4. Myth, Baseball, and the Meaning of Life
In this summer course at the College of Charleston (Charleston, SC), college students take a critical look at many of the myths that have grown around baseball and use the sport as a mirror to understand the "experience of life" of America, its citizens, and its institutions. Should baseball really be considered our national pastime?

5. Spirituality of Running
This religious/theological studies course at Merrimack College (North Andover, MA) explores what is meant by "spirituality" and analyzes prayer, sacraments, and pilgrimage as ways of understanding running. College students' actual experience with running is shared, along with ways that running creates a connection with the world around us and with God.

6. Super Crunching: Google Data Mining and Beyond
First-year students enrolled in this seminar course at The College of New Jersey (Ewing, NJ) examine the data mining component in the Google operation. College students also study the applications of data mining by Amazon.com, Yahoo, Blockbuster, eHarmony.com, and others to provide better services related to daily life.

7. City at Night
Dumpster diving, ghost hunting, and the Chicago Transit Authority are among the subjects that students are exploring in a new college course at DePaul University (Chicago, IL). College students in the 10-week urban communication and culture course, which meets from 10 p.m. to 1 a.m., are also learning about the death of neighborhood taverns and helping night ministry workers feed the homeless.

8. The Beatles in London
This three-credit, Indiana University (Bloomington, IN) School of Music overseas college course offers an in-depth look at the music, lives, and times of the Beatles. Afternoons in London are devoted to Beatles-related walking tours, subway journeys, and bus trips, and a six-day trip to Liverpool is included.

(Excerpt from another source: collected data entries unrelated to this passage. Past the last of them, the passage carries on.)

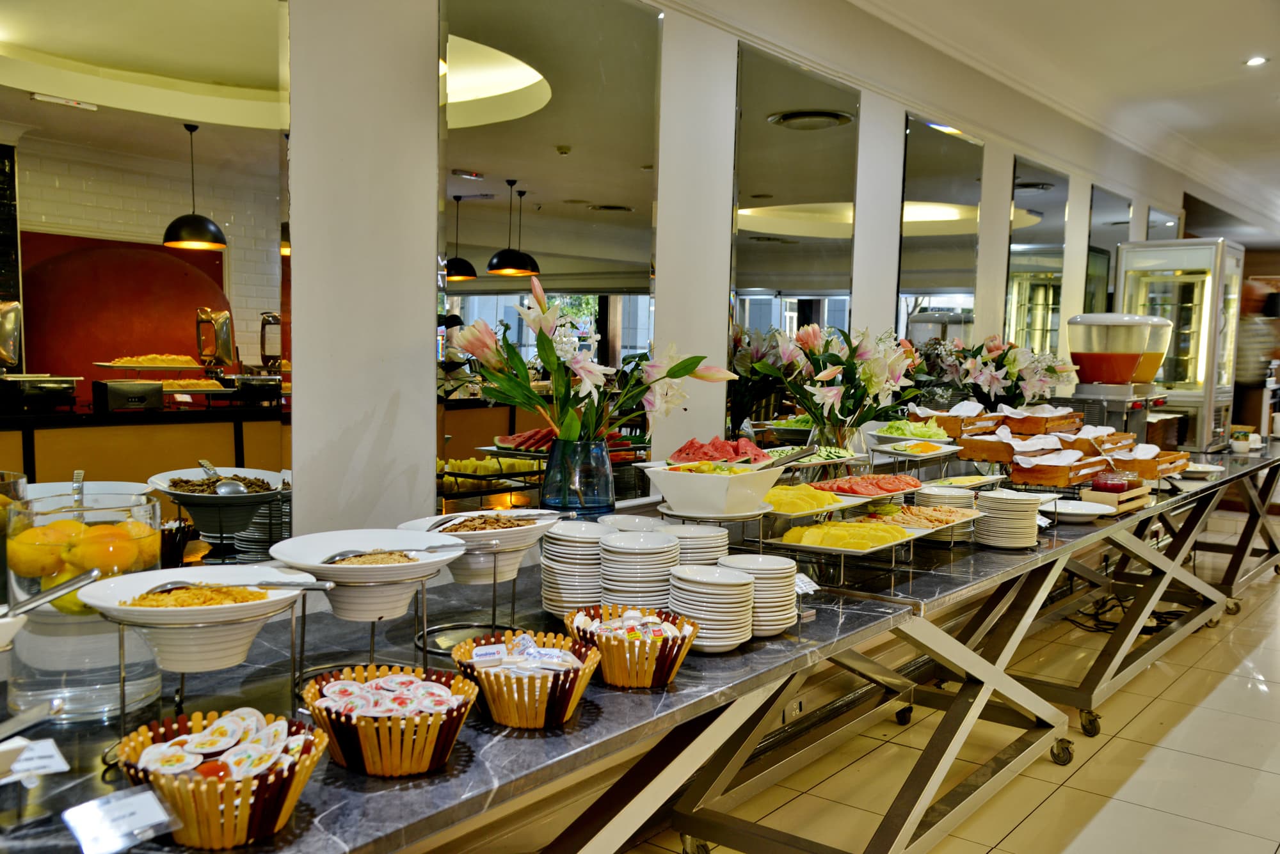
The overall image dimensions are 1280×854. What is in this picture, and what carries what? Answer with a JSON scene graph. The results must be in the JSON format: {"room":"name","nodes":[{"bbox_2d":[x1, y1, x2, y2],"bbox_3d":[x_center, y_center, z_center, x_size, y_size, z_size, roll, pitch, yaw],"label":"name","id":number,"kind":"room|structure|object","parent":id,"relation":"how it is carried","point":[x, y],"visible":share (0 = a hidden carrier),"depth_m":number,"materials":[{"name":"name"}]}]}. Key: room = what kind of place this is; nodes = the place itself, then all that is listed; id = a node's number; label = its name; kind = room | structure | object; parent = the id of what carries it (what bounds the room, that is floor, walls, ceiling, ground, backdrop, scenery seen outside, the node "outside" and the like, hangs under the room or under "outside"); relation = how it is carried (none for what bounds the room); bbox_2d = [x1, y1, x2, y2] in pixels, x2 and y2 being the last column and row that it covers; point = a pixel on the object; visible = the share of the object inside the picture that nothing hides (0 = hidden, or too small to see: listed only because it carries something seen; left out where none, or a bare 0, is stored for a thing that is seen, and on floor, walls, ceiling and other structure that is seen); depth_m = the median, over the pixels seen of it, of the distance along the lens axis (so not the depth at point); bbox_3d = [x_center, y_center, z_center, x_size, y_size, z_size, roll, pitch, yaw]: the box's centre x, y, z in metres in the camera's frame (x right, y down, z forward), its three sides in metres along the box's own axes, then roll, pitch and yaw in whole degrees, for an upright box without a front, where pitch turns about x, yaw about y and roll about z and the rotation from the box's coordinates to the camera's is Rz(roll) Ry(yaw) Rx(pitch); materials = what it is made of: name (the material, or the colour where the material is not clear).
{"room":"restaurant","nodes":[
{"label":"restaurant","id":0,"kind":"room"},
{"bbox_2d":[0,568,99,617],"bbox_3d":[-0.791,0.227,1.440,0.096,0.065,0.212,2,5,13],"label":"serving spoon","id":1,"kind":"object","parent":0,"point":[43,596],"visible":0.99,"depth_m":1.48,"materials":[{"name":"silver metal"}]},
{"bbox_2d":[21,0,1221,554],"bbox_3d":[0.604,-0.378,4.097,0.192,2.961,11.630,5,6,38],"label":"wall","id":2,"kind":"structure","parent":0,"point":[429,203],"depth_m":2.92,"materials":[{"name":"white paint"}]},
{"bbox_2d":[0,0,291,565],"bbox_3d":[-1.014,-0.378,1.824,0.011,1.348,1.120,5,6,38],"label":"mirror","id":3,"kind":"object","parent":2,"relation":"attached to","point":[169,340],"visible":0.95,"depth_m":2.01,"materials":[{"name":"mirror"}]},
{"bbox_2d":[437,0,663,514],"bbox_3d":[-0.202,-0.478,2.966,0.013,1.381,0.909,5,6,38],"label":"mirror","id":4,"kind":"object","parent":2,"relation":"attached to","point":[575,162],"visible":0.87,"depth_m":2.90,"materials":[{"name":"mirror"}]},
{"bbox_2d":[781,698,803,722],"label":"wall socket","id":5,"kind":"object","parent":2,"relation":"attached to","point":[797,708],"visible":0.5,"depth_m":3.74,"materials":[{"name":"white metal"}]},
{"bbox_2d":[728,42,860,442],"bbox_3d":[0.551,-0.574,3.917,0.012,1.278,0.879,5,6,38],"label":"mirror","id":6,"kind":"object","parent":2,"relation":"attached to","point":[750,253],"visible":0.88,"depth_m":3.84,"materials":[{"name":"mirror"}]},
{"bbox_2d":[897,112,983,349],"bbox_3d":[1.310,-0.658,4.922,0.013,1.247,0.847,5,6,38],"label":"mirror","id":7,"kind":"object","parent":2,"relation":"attached to","point":[915,302],"visible":0.79,"depth_m":4.86,"materials":[{"name":"mirror"}]},
{"bbox_2d":[1005,154,1070,359],"bbox_3d":[2.055,-0.734,5.877,0.015,1.204,0.784,5,6,38],"label":"mirror","id":8,"kind":"object","parent":2,"relation":"attached to","point":[1053,324],"visible":0.82,"depth_m":5.83,"materials":[{"name":"mirror"}]},
{"bbox_2d":[1086,186,1130,314],"bbox_3d":[2.843,-0.792,6.940,0.016,1.249,0.789,5,6,38],"label":"mirror","id":9,"kind":"object","parent":2,"relation":"attached to","point":[1105,253],"visible":0.65,"depth_m":6.86,"materials":[{"name":"mirror"}]},
{"bbox_2d":[1145,206,1180,239],"bbox_3d":[3.688,-0.880,8.070,0.016,1.273,0.830,5,6,38],"label":"mirror","id":10,"kind":"object","parent":2,"relation":"attached to","point":[1156,225],"visible":0.33,"depth_m":7.95,"materials":[{"name":"mirror"}]},
{"bbox_2d":[668,435,775,467],"bbox_3d":[0.235,0.080,3.127,0.313,0.099,0.314,2,5,5],"label":"watermelon","id":11,"kind":"object","parent":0,"point":[715,452],"visible":0.75,"depth_m":3.11,"materials":[{"name":"red food"}]},
{"bbox_2d":[764,483,849,515],"bbox_3d":[0.392,0.183,2.933,0.244,0.052,0.291,5,6,38],"label":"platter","id":12,"kind":"object","parent":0,"point":[800,509],"visible":0.72,"depth_m":2.88,"materials":[{"name":"white ceramic"}]},
{"bbox_2d":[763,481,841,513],"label":"pineapple chunks","id":13,"kind":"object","parent":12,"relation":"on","point":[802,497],"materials":[{"name":"yellow food"}]},
{"bbox_2d":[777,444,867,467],"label":"plate","id":14,"kind":"object","parent":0,"point":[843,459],"visible":0.63,"depth_m":3.54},
{"bbox_2d":[602,518,1279,853],"bbox_3d":[2.548,1.175,3.654,4.696,0.108,13.795,5,6,38],"label":"floor","id":15,"kind":"structure","parent":0,"point":[1216,765],"depth_m":3.68,"materials":[{"name":"beige tile"}]},
{"bbox_2d":[1,536,1018,850],"bbox_3d":[-0.422,0.809,1.957,0.878,0.776,2.484,5,6,38],"label":"buffet table","id":16,"kind":"object","parent":15,"relation":"on","point":[594,723],"visible":0.59,"depth_m":1.84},
{"bbox_2d":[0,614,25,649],"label":"white bowl","id":17,"kind":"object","parent":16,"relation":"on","point":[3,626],"visible":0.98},
{"bbox_2d":[1,736,70,782],"bbox_3d":[-0.704,0.378,1.268,0.128,0.042,0.078,-2,6,-32],"label":"label card","id":18,"kind":"object","parent":16,"relation":"on","point":[61,763],"visible":0.96,"depth_m":1.27,"materials":[{"name":"white paper"}]},
{"bbox_2d":[2,485,166,722],"bbox_3d":[-0.827,0.257,1.695,0.217,0.314,0.216,5,6,38],"label":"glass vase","id":19,"kind":"object","parent":16,"relation":"on","point":[96,696],"visible":0.64,"depth_m":1.60,"materials":[{"name":"clear glass"}]},
{"bbox_2d":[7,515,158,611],"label":"fruit","id":20,"kind":"object","parent":19,"relation":"in","point":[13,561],"visible":0.61,"depth_m":1.62,"materials":[{"name":"yellow food"}]},
{"bbox_2d":[60,782,178,853],"bbox_3d":[-0.551,0.421,1.207,0.063,0.051,0.119,5,6,38],"label":"label card","id":21,"kind":"object","parent":16,"relation":"on","point":[153,808],"visible":1,"depth_m":1.20,"materials":[{"name":"clear"}]},
{"bbox_2d":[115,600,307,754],"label":"stand","id":22,"kind":"object","parent":16,"relation":"on","point":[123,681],"visible":0.61,"depth_m":1.58,"materials":[{"name":"metal"}]},
{"bbox_2d":[74,566,316,671],"bbox_3d":[-0.621,0.274,1.602,0.322,0.112,0.320,5,6,38],"label":"white bowl","id":23,"kind":"object","parent":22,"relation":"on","point":[141,616],"visible":0.85,"depth_m":1.55,"materials":[{"name":"white ceramic"}]},
{"bbox_2d":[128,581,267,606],"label":"cereal","id":24,"kind":"object","parent":23,"relation":"in","point":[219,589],"visible":0.4,"depth_m":1.56,"materials":[{"name":"food"}]},
{"bbox_2d":[151,579,330,594],"bbox_3d":[-0.552,0.227,1.587,0.252,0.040,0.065,1,5,-6],"label":"serving spoon","id":25,"kind":"object","parent":23,"relation":"in","point":[309,589],"visible":0.86,"depth_m":1.58,"materials":[{"name":"silver metal"}]},
{"bbox_2d":[108,708,327,853],"bbox_3d":[-0.484,0.403,1.312,0.239,0.121,0.238,5,6,38],"label":"basket","id":26,"kind":"object","parent":16,"relation":"on","point":[203,788],"visible":0.87,"depth_m":1.27,"materials":[{"name":"brown wood"}]},
{"bbox_2d":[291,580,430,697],"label":"stand","id":27,"kind":"object","parent":16,"relation":"on","point":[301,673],"visible":0.68,"depth_m":1.81,"materials":[{"name":"metal"}]},
{"bbox_2d":[266,528,463,622],"bbox_3d":[-0.454,0.256,1.893,0.326,0.117,0.325,5,6,38],"label":"white bowl","id":28,"kind":"object","parent":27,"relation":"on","point":[381,539],"visible":0.88,"depth_m":1.85,"materials":[{"name":"white ceramic"}]},
{"bbox_2d":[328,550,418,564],"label":"cereal","id":29,"kind":"object","parent":28,"relation":"in","point":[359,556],"visible":0.41,"depth_m":1.88,"materials":[{"name":"food"}]},
{"bbox_2d":[320,541,461,563],"bbox_3d":[-0.412,0.217,1.933,0.255,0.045,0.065,-2,6,-33],"label":"serving spoon","id":30,"kind":"object","parent":28,"relation":"in","point":[334,556],"visible":0.81,"depth_m":1.92,"materials":[{"name":"silver metal"}]},
{"bbox_2d":[302,664,477,777],"bbox_3d":[-0.340,0.393,1.541,0.230,0.104,0.230,5,6,38],"label":"basket","id":31,"kind":"object","parent":16,"relation":"on","point":[414,768],"visible":0.96,"depth_m":1.49,"materials":[{"name":"brown wood"}]},
{"bbox_2d":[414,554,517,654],"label":"stand","id":32,"kind":"object","parent":16,"relation":"on","point":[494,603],"visible":0.7,"depth_m":2.09,"materials":[{"name":"metal"}]},
{"bbox_2d":[396,510,559,585],"bbox_3d":[-0.309,0.241,2.208,0.329,0.119,0.330,5,6,38],"label":"white bowl","id":33,"kind":"object","parent":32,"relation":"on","point":[512,561],"visible":0.73,"depth_m":2.16,"materials":[{"name":"white ceramic"}]},
{"bbox_2d":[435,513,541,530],"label":"food","id":34,"kind":"object","parent":33,"relation":"in","point":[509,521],"visible":0.48,"depth_m":2.20,"materials":[{"name":"food"}]},
{"bbox_2d":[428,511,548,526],"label":"serving spoon","id":35,"kind":"object","parent":33,"relation":"in","point":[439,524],"visible":0.87,"depth_m":2.23,"materials":[{"name":"metal"}]},
{"bbox_2d":[450,631,599,729],"bbox_3d":[-0.177,0.387,1.743,0.225,0.104,0.225,5,6,38],"label":"basket","id":36,"kind":"object","parent":16,"relation":"on","point":[562,718],"visible":0.92,"depth_m":1.69,"materials":[{"name":"brown wood"}]},
{"bbox_2d":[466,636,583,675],"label":"packets","id":37,"kind":"object","parent":36,"relation":"in","point":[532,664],"visible":0.91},
{"bbox_2d":[540,520,609,615],"bbox_3d":[-0.118,0.292,2.338,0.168,0.180,0.170,5,6,38],"label":"plate stack","id":38,"kind":"object","parent":16,"relation":"on","point":[552,556],"visible":0.77,"depth_m":2.27,"materials":[{"name":"white ceramic"}]},
{"bbox_2d":[540,437,613,515],"bbox_3d":[-0.150,0.161,2.749,0.172,0.252,0.173,5,6,38],"label":"glass vase","id":39,"kind":"object","parent":16,"relation":"on","point":[589,479],"visible":0.87,"depth_m":2.68,"materials":[{"name":"blue glass"}]},
{"bbox_2d":[449,278,735,444],"bbox_3d":[-0.110,-0.116,2.771,0.531,0.445,0.656,5,6,38],"label":"flower bouquet","id":40,"kind":"object","parent":39,"relation":"in","point":[685,372],"visible":0.8,"depth_m":2.67,"materials":[{"name":"plant"}]},
{"bbox_2d":[562,604,695,687],"bbox_3d":[-0.020,0.373,1.947,0.228,0.104,0.227,5,6,38],"label":"basket","id":41,"kind":"object","parent":16,"relation":"on","point":[619,681],"visible":0.92,"depth_m":1.89,"materials":[{"name":"wood"}]},
{"bbox_2d":[598,514,664,533],"bbox_3d":[-0.009,0.255,2.522,0.165,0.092,0.164,5,6,38],"label":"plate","id":42,"kind":"object","parent":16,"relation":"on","point":[637,521],"visible":0.28,"depth_m":2.55,"materials":[{"name":"white ceramic"}]},
{"bbox_2d":[597,528,680,610],"bbox_3d":[-0.002,0.304,2.264,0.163,0.170,0.165,2,5,12],"label":"plate stack","id":43,"kind":"object","parent":16,"relation":"on","point":[657,549],"visible":0.84,"depth_m":2.20,"materials":[{"name":"white ceramic"}]},
{"bbox_2d":[660,523,728,563],"bbox_3d":[0.106,0.285,2.445,0.163,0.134,0.164,5,6,38],"label":"plate stack","id":44,"kind":"object","parent":16,"relation":"on","point":[712,539],"visible":0.51,"depth_m":2.39,"materials":[{"name":"white ceramic"}]},
{"bbox_2d":[666,561,756,650],"bbox_3d":[0.134,0.341,2.148,0.166,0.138,0.169,2,5,12],"label":"plate stack","id":45,"kind":"object","parent":16,"relation":"on","point":[682,574],"visible":0.95,"depth_m":2.09,"materials":[{"name":"white ceramic"}]},
{"bbox_2d":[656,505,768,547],"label":"plate stand","id":46,"kind":"object","parent":16,"relation":"on","point":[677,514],"visible":0.52,"depth_m":2.56,"materials":[{"name":"metal"}]},
{"bbox_2d":[641,456,785,517],"bbox_3d":[0.187,0.136,2.687,0.299,0.110,0.342,5,6,38],"label":"white bowl","id":47,"kind":"object","parent":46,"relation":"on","point":[669,477],"visible":0.88,"depth_m":2.58,"materials":[{"name":"white ceramic"}]},
{"bbox_2d":[720,553,798,637],"bbox_3d":[0.225,0.335,2.258,0.162,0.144,0.165,2,5,8],"label":"plate stack","id":48,"kind":"object","parent":16,"relation":"on","point":[780,566],"visible":0.75,"depth_m":2.20,"materials":[{"name":"white ceramic"}]},
{"bbox_2d":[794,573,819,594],"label":"label card","id":49,"kind":"object","parent":16,"relation":"on","point":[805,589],"visible":0.5,"depth_m":2.43,"materials":[{"name":"white"}]},
{"bbox_2d":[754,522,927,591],"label":"stand","id":50,"kind":"object","parent":16,"relation":"on","point":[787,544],"visible":0.64,"depth_m":2.83,"materials":[{"name":"silver metal"}]},
{"bbox_2d":[773,519,918,554],"bbox_3d":[0.528,0.264,2.847,0.262,0.045,0.347,5,6,38],"label":"platter","id":51,"kind":"object","parent":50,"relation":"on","point":[840,549],"visible":0.96,"depth_m":2.79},
{"bbox_2d":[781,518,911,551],"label":"pineapple slices","id":52,"kind":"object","parent":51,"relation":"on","point":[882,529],"visible":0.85,"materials":[{"name":"yellow food"}]},
{"bbox_2d":[865,503,981,536],"bbox_3d":[0.783,0.264,3.236,0.264,0.048,0.385,5,6,38],"label":"platter","id":53,"kind":"object","parent":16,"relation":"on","point":[950,519],"visible":0.74,"depth_m":3.26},
{"bbox_2d":[653,448,1279,853],"bbox_3d":[1.602,0.683,4.237,1.028,0.782,3.596,5,6,38],"label":"buffet table","id":54,"kind":"object","parent":15,"relation":"on","point":[1101,678],"visible":0.63,"depth_m":3.42,"materials":[{"name":"metal"}]},
{"bbox_2d":[815,419,867,461],"bbox_3d":[0.680,0.091,3.781,0.153,0.206,0.155,5,6,38],"label":"glass vase","id":55,"kind":"object","parent":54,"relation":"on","point":[852,439],"visible":0.53,"depth_m":3.72,"materials":[{"name":"clear glass"}]},
{"bbox_2d":[734,323,925,434],"bbox_3d":[0.670,-0.129,3.728,0.515,0.425,0.653,5,6,38],"label":"flower bouquet","id":56,"kind":"object","parent":55,"relation":"in","point":[830,394],"visible":0.92,"depth_m":3.65,"materials":[{"name":"plant"}]},
{"bbox_2d":[809,472,922,498],"bbox_3d":[0.663,0.167,3.293,0.263,0.050,0.409,5,6,38],"label":"platter","id":57,"kind":"object","parent":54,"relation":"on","point":[840,489],"visible":0.84,"depth_m":3.27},
{"bbox_2d":[873,418,954,441],"bbox_3d":[1.020,0.016,4.220,0.283,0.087,0.348,5,6,38],"label":"salad plate","id":58,"kind":"object","parent":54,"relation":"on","point":[923,429],"visible":0.79,"depth_m":4.15,"materials":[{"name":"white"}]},
{"bbox_2d":[874,436,963,457],"bbox_3d":[0.974,0.076,4.031,0.245,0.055,0.334,5,6,38],"label":"plate","id":59,"kind":"object","parent":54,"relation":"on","point":[948,449],"visible":0.97,"depth_m":4.02,"materials":[{"name":"white ceramic"}]},
{"bbox_2d":[913,483,977,512],"bbox_3d":[0.940,0.234,3.524,0.191,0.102,0.196,5,6,38],"label":"plate stack","id":60,"kind":"object","parent":54,"relation":"on","point":[950,496],"visible":0.68,"depth_m":3.46,"materials":[{"name":"white ceramic"}]},
{"bbox_2d":[906,404,1000,439],"bbox_3d":[1.298,-0.021,4.725,0.286,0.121,0.373,5,6,38],"label":"wooden tray","id":61,"kind":"object","parent":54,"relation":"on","point":[953,429],"visible":0.75,"depth_m":4.61,"materials":[{"name":"brown wood"}]},
{"bbox_2d":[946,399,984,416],"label":"napkin","id":62,"kind":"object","parent":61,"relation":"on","point":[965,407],"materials":[{"name":"white fabric"}]},
{"bbox_2d":[922,474,1004,490],"bbox_3d":[1.076,0.192,3.802,0.206,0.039,0.316,5,6,38],"label":"plate","id":63,"kind":"object","parent":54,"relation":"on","point":[983,479],"visible":0.91,"depth_m":3.85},
{"bbox_2d":[972,490,1041,549],"bbox_3d":[1.109,0.280,3.456,0.197,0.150,0.203,1,5,3],"label":"plate stack","id":64,"kind":"object","parent":54,"relation":"on","point":[1017,509],"visible":0.98,"depth_m":3.39,"materials":[{"name":"white ceramic"}]},
{"bbox_2d":[957,431,1061,464],"bbox_3d":[1.472,0.082,4.555,0.296,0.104,0.367,5,6,38],"label":"wooden tray","id":65,"kind":"object","parent":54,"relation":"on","point":[992,457],"visible":0.9,"depth_m":4.46,"materials":[{"name":"brown wood"}]},
{"bbox_2d":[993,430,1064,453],"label":"napkin","id":66,"kind":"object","parent":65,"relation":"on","point":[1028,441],"visible":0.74,"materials":[{"name":"white fabric"}]},
{"bbox_2d":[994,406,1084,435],"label":"wooden tray","id":67,"kind":"object","parent":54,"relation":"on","point":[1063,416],"visible":0.79,"depth_m":4.98,"materials":[{"name":"brown wood"}]},
{"bbox_2d":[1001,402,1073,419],"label":"napkin","id":68,"kind":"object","parent":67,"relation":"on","point":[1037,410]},
{"bbox_2d":[1008,448,1111,487],"bbox_3d":[1.608,0.153,4.383,0.271,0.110,0.402,5,6,38],"label":"wooden tray","id":69,"kind":"object","parent":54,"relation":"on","point":[1063,477],"visible":0.96,"depth_m":4.28,"materials":[{"name":"brown wood"}]},
{"bbox_2d":[1045,499,1115,521],"bbox_3d":[1.485,0.293,3.936,0.280,0.030,0.284,5,6,38],"label":"white plate","id":70,"kind":"object","parent":54,"relation":"on","point":[1088,511],"visible":0.8,"depth_m":3.94,"materials":[{"name":"white ceramic"}]},
{"bbox_2d":[1056,427,1133,455],"bbox_3d":[1.979,0.064,5.081,0.296,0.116,0.439,5,6,38],"label":"wooden tray","id":71,"kind":"object","parent":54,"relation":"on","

9. Mythic Rhetoric of the American Superhero
Students in this college course at the University of North Texas (Denton, TX) study common superhero themes of power, leadership, redemptive violence, and vigilante justice via comic books, graphic novels, movies, and the writings of Nietzsche and other philosophers.

10. The Science of Happiness
This college course at the University of South Florida St. Petersburg explores the psychology of happiness and includes assignments -- like writing a letter to someone and making a list of what you're grateful for -- that are designed to help students be happier by the end of the course. By their own assessment, almost all the college students feel happier by the end of the course.